#### [Task directions]
Copy every line of the entries below verbatim.

#### [Record excerpts]
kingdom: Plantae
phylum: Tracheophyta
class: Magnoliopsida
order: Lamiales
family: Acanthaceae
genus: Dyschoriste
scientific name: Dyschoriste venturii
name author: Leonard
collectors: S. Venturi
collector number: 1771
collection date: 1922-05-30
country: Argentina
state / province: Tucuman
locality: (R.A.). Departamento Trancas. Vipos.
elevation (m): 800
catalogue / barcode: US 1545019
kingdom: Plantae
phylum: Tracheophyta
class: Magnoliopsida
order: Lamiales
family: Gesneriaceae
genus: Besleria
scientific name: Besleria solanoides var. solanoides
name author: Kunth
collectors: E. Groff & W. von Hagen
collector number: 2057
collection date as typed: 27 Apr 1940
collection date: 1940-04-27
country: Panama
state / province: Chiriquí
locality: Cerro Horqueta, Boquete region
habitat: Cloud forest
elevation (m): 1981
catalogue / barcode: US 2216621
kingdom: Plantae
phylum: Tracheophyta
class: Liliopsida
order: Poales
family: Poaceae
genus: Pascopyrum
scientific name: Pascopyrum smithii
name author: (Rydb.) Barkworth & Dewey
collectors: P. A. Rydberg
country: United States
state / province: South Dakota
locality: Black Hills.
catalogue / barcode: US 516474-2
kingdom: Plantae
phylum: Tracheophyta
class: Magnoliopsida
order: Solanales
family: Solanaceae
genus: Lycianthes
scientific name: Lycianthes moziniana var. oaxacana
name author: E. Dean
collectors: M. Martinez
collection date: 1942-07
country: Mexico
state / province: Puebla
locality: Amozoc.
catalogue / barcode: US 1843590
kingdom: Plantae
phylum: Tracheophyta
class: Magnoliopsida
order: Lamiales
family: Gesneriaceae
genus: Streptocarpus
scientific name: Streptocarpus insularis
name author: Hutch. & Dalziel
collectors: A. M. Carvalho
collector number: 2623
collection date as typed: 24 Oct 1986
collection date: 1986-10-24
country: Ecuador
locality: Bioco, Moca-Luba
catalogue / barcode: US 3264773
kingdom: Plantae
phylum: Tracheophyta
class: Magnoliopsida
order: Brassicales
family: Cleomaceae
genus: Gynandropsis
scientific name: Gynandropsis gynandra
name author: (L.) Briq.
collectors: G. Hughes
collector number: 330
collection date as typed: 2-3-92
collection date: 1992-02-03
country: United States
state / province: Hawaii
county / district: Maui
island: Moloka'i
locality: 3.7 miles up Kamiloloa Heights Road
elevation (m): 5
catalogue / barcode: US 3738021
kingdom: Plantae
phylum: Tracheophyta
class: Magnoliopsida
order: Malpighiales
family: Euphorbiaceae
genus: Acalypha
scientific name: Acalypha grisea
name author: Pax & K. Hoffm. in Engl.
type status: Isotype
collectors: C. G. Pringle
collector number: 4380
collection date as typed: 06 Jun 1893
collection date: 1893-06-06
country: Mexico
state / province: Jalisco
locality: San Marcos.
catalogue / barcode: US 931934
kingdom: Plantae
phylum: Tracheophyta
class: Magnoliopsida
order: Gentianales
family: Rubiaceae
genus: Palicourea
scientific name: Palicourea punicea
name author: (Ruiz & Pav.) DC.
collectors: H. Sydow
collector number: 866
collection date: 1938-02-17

#### [In response]
kingdom: Plantae
phylum: Tracheophyta
class: Magnoliopsida
order: Lamiales
family: Acanthaceae
genus: Dyschoriste
scientific name: Dyschoriste venturii
name author: Leonard
collectors: S. Venturi
collector number: 1771
collection date: 1922-05-30
country: Argentina
state / province: Tucuman
locality: (R.A.). Departamento Trancas. Vipos.
elevation (m): 800
catalogue / barcode: US 1545019
kingdom: Plantae
phylum: Tracheophyta
class: Magnoliopsida
order: Lamiales
family: Gesneriaceae
genus: Besleria
scientific name: Besleria solanoides var. solanoides
name author: Kunth
collectors: E. Groff & W. von Hagen
collector number: 2057
collection date as typed: 27 Apr 1940
collection date: 1940-04-27
country: Panama
state / province: Chiriquí
locality: Cerro Horqueta, Boquete region
habitat: Cloud forest
elevation (m): 1981
catalogue / barcode: US 2216621
kingdom: Plantae
phylum: Tracheophyta
class: Liliopsida
order: Poales
family: Poaceae
genus: Pascopyrum
scientific name: Pascopyrum smithii
name author: (Rydb.) Barkworth & Dewey
collectors: P. A. Rydberg
country: United States
state / province: South Dakota
locality: Black Hills.
catalogue / barcode: US 516474-2
kingdom: Plantae
phylum: Tracheophyta
class: Magnoliopsida
order: Solanales
family: Solanaceae
genus: Lycianthes
scientific name: Lycianthes moziniana var. oaxacana
name author: E. Dean
collectors: M. Martinez
collection date: 1942-07
country: Mexico
state / province: Puebla
locality: Amozoc.
catalogue / barcode: US 1843590
kingdom: Plantae
phylum: Tracheophyta
class: Magnoliopsida
order: Lamiales
family: Gesneriaceae
genus: Streptocarpus
scientific name: Streptocarpus insularis
name author: Hutch. & Dalziel
collectors: A. M. Carvalho
collector number: 2623
collection date as typed: 24 Oct 1986
collection date: 1986-10-24
country: Ecuador
locality: Bioco, Moca-Luba
catalogue / barcode: US 3264773
kingdom: Plantae
phylum: Tracheophyta
class: Magnoliopsida
order: Brassicales
family: Cleomaceae
genus: Gynandropsis
scientific name: Gynandropsis gynandra
name author: (L.) Briq.
collectors: G. Hughes
collector number: 330
collection date as typed: 2-3-92
collection date: 1992-02-03
country: United States
state / province: Hawaii
county / district: Maui
island: Moloka'i
locality: 3.7 miles up Kamiloloa Heights Road
elevation (m): 5
catalogue / barcode: US 3738021
kingdom: Plantae
phylum: Tracheophyta
class: Magnoliopsida
order: Malpighiales
family: Euphorbiaceae
genus: Acalypha
scientific name: Acalypha grisea
name author: Pax & K. Hoffm. in Engl.
type status: Isotype
collectors: C. G. Pringle
collector number: 4380
collection date as typed: 06 Jun 1893
collection date: 1893-06-06
country: Mexico
state / province: Jalisco
locality: San Marcos.
catalogue / barcode: US 931934
kingdom: Plantae
phylum: Tracheophyta
class: Magnoliopsida
order: Gentianales
family: Rubiaceae
genus: Palicourea
scientific name: Palicourea punicea
name author: (Ruiz & Pav.) DC.
collectors: H. Sydow
collector number: 866
collection date: 1938-02-17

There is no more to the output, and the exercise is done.